■ Tasks ■
1. Name every configuration key that the pytokio installation page says can be defined as of pytokio 0.10.
2. Return the lines of the records verbatim, starting with the first line of the records and going on through the line that contains "How many times do", with both of those lines included.

■ Source extract ■
Segment Open

Installation

Downloading pytokio

There are two ways to get pytokio:

  1. The source distribution, which contains everything needed to install pytokio, use its bundled CLI tools, and begin developing new applications with it. This tarball is available on the pytokio release page.
  2. The full repository, which includes tests, example notebooks, and this documentation. This is most easily obtained via git (git clone https://github.com/nersc/pytokio).

If you are just kicking the tires on pytokio, download #1. If you want to create your own connectors or tools, contribute to development, or run into any issues that you would like to debug, install #2.

Editing the Site Configuration

The site.json file, located in the tokio/ directory, contains optional parameters that allow various pytokio tools to automatically discover the location of specific monitoring data and expose a more fully integrated feel through its APIs.

The file is set up as JSON containing key-value pairs. No one key has to be specified (or set to a valid value), as each key is only consulted when a specific tool requests it. If you simply never use a tool, its configuration keys will never be examined.

Configuration Options

As of pytokio 0.10, the following keys can be defined:

  • lmt_timestep
    Number of seconds between successive measurements contained in the LMT database. Only used by summarize_job tool to establish padding to account for cache flushes.
  • mount_to_fsname
    Dictionary that maps mount points (expressed as regular expressions) to logical file system names. Used by several CLI tools to made output more digestible for humans.
  • fsname_to_backend_name
    Dictionary that maps logical file system names to backend file system names. Needed for cases where the name of a file system as described to users (e.g., “the scratch file system”) has a different backend name (“snx11168”) that monitoring tools may use. Allows users to access data from file systems without knowing names used only by system admins.
  • hdf5_files
    Time-indexed file path template describing where TOKIO Time Series HDF5 files are stored, and where in the file path their timestamp is encoded.
  • isdct_files
    Time-indexed file path template describing where NERSC-style ISDCT tar files files are stored, and where in the file path their timestamp is encoded.
  • lfsstatus_fullness_files
    Time-indexed file path template describing where NERSC-style Lustre file system fullness logs are stored, and where in the file path their timestamp is encoded.
  • lfsstatus_map_files
    Time-indexed file path template describing where NERSC-style Lustre file system OSS-OST mapping logs are stored, and where in the file path their timestamp is encoded.
  • hpss_report_files
    Time-indexed file path template describing where HPSS daily report logs are stored, and where in the file path their timestamp is encoded.

Segment Closed

■ Data records ■
Segment Open

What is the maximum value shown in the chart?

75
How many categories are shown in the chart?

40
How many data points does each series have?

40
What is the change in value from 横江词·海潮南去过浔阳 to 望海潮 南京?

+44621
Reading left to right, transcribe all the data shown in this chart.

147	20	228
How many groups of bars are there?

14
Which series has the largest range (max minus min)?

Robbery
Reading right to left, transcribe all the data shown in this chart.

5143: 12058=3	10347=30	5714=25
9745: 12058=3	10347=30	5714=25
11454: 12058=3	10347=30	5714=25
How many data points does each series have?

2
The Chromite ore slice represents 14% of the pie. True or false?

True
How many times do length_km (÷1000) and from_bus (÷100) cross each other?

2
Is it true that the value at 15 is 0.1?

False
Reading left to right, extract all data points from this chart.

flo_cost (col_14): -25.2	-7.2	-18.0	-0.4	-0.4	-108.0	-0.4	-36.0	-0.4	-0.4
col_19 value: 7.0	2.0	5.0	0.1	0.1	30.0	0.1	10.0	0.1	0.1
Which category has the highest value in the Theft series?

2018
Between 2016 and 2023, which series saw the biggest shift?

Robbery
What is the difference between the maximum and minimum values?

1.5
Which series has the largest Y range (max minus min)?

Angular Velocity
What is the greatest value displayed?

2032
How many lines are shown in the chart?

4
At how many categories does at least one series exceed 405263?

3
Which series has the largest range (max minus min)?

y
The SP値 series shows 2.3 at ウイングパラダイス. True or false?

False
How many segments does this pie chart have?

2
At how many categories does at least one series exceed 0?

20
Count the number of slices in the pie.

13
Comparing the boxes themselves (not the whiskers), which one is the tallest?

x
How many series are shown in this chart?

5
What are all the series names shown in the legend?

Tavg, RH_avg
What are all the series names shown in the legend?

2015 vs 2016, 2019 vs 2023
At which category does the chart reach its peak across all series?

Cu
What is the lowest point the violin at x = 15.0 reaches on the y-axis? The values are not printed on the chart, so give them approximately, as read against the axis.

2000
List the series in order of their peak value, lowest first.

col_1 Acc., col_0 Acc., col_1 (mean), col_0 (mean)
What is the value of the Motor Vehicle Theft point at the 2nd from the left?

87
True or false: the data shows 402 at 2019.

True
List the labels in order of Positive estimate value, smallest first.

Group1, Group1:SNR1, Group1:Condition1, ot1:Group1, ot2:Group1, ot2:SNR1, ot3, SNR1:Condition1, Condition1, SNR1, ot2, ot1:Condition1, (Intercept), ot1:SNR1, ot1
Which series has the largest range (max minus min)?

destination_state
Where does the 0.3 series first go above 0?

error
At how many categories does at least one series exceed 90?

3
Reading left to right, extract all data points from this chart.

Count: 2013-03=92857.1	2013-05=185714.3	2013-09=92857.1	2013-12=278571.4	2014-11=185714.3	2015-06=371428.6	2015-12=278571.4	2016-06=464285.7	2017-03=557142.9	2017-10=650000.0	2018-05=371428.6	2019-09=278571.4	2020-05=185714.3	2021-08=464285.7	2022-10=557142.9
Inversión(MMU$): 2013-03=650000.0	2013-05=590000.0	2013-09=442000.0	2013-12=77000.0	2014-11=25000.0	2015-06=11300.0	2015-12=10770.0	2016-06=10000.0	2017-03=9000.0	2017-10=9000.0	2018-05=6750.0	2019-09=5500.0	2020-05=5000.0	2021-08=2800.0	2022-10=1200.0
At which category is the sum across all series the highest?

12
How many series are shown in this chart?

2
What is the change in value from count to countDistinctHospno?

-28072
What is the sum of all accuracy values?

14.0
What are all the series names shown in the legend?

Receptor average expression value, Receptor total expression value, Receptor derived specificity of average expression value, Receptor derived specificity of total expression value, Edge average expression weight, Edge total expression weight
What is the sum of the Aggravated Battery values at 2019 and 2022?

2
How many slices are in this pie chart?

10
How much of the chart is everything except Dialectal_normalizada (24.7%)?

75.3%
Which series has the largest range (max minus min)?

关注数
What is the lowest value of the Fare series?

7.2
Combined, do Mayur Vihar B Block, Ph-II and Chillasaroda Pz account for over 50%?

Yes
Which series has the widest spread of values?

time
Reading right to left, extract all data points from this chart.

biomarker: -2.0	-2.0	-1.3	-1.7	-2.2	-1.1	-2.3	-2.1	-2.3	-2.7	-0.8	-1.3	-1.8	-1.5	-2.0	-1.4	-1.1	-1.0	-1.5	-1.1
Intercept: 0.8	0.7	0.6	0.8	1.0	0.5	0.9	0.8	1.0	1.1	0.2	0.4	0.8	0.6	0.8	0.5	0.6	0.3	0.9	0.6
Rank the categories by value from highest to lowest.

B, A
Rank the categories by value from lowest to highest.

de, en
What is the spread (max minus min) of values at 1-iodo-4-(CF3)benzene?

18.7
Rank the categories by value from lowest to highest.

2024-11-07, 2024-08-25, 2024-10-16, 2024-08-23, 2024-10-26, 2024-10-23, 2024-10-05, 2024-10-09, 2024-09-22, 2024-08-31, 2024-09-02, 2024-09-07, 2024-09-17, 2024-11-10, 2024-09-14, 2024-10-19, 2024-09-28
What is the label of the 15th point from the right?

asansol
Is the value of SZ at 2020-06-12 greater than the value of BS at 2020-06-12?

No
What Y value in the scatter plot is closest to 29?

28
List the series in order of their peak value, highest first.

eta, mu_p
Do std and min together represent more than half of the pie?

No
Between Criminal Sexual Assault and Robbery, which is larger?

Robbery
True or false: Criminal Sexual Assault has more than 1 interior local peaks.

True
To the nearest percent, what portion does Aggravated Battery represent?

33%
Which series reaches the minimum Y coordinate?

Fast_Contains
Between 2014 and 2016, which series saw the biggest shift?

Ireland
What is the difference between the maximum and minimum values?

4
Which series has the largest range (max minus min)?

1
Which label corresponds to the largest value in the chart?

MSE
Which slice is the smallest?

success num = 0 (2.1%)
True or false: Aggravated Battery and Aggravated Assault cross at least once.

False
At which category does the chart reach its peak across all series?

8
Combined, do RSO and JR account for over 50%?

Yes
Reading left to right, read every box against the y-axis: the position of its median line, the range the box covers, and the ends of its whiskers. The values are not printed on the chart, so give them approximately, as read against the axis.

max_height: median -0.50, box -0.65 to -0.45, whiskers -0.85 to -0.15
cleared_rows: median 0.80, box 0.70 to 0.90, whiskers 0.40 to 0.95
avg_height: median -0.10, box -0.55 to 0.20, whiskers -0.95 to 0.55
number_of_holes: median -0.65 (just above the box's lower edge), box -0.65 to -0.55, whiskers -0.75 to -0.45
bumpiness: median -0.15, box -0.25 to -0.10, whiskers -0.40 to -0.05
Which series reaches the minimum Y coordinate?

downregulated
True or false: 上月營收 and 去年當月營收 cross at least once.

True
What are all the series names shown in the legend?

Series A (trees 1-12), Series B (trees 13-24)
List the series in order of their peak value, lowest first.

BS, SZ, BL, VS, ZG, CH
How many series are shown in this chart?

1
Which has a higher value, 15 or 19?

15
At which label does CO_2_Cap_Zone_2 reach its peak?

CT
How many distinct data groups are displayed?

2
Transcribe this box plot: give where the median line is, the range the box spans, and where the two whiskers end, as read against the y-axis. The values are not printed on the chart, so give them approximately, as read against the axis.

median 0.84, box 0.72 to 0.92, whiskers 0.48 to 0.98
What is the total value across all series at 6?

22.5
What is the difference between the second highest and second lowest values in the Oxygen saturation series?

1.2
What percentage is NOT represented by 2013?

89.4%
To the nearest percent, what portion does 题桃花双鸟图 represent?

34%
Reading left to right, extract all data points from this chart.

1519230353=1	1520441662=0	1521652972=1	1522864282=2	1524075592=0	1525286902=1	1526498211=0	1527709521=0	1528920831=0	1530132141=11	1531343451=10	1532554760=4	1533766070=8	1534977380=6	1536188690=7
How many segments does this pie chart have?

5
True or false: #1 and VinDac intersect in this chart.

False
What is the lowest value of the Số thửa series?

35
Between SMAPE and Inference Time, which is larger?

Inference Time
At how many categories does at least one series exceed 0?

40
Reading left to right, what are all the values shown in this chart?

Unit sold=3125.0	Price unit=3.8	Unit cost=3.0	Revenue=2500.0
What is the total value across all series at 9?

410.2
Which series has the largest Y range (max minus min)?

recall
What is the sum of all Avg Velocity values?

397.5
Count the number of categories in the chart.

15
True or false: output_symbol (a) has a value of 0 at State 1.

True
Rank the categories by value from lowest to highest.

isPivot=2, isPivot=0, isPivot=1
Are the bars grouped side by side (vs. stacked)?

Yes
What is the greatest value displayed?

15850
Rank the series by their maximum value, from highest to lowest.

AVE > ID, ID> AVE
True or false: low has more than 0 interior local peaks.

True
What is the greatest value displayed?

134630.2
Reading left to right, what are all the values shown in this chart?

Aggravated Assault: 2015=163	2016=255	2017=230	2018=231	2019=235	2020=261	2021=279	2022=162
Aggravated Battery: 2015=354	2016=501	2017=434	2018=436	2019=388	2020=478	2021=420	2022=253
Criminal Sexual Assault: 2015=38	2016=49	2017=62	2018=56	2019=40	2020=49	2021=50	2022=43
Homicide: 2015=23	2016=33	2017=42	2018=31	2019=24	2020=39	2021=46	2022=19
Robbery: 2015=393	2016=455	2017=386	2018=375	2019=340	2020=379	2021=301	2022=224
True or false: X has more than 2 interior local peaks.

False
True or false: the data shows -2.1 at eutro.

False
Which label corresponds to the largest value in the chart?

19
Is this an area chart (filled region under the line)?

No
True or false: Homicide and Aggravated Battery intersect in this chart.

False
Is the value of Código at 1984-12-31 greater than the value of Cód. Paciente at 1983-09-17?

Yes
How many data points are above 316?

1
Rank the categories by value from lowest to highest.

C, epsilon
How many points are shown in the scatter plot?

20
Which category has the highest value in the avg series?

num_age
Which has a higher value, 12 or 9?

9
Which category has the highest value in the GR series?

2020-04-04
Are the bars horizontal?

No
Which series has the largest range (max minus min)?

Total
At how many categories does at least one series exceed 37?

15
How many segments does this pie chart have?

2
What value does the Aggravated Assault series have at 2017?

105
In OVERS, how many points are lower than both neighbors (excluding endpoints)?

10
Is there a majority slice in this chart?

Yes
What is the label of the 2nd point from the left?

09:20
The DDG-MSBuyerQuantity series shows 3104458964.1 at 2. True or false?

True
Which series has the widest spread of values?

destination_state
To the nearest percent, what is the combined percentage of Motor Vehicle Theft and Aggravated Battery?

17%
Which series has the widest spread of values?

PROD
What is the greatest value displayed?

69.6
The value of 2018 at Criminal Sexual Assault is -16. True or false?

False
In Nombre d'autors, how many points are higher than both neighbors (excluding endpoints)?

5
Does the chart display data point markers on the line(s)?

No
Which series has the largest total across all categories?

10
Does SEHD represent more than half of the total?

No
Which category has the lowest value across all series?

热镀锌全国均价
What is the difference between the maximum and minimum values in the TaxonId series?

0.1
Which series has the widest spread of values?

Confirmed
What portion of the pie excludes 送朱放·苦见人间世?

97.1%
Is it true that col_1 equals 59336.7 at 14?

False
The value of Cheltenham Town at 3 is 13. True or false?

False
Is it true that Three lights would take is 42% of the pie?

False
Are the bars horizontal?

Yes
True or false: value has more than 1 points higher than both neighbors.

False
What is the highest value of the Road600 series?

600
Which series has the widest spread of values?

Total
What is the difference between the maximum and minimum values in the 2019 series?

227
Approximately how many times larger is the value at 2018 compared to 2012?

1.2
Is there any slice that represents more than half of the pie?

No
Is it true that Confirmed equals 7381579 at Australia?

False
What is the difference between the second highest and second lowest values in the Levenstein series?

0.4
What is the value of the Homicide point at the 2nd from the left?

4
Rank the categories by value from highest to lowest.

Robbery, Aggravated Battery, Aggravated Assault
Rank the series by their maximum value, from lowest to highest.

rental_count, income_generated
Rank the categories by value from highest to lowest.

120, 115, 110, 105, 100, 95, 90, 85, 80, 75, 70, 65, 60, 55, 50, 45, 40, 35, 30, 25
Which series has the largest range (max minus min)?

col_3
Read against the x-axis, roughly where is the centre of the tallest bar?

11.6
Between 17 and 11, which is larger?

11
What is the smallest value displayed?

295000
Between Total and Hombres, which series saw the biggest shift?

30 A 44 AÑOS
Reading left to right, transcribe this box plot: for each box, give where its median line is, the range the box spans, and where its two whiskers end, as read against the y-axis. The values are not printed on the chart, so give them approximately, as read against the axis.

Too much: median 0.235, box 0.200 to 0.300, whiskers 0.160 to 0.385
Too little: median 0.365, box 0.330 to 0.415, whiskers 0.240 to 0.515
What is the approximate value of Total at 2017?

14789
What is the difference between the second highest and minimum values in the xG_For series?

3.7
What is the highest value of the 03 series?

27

Segment Closed

■ Responses per task ■
1. lmt_timestep, mount_to_fsname, fsname_to_backend_name, hdf5_files, isdct_files, lfsstatus_fullness_files, lfsstatus_map_files, hpss_report_files

2.
What is the maximum value shown in the chart?

75
How many categories are shown in the chart?

40
How many data points does each series have?

40
What is the change in value from 横江词·海潮南去过浔阳 to 望海潮 南京?

+44621
Reading left to right, transcribe all the data shown in this chart.

147	20	228
How many groups of bars are there?

14
Which series has the largest range (max minus min)?

Robbery
Reading right to left, transcribe all the data shown in this chart.

5143: 12058=3	10347=30	5714=25
9745: 12058=3	10347=30	5714=25
11454: 12058=3	10347=30	5714=25
How many data points does each series have?

2
The Chromite ore slice represents 14% of the pie. True or false?

True
How many times do length_km (÷1000) and from_bus (÷100) cross each other?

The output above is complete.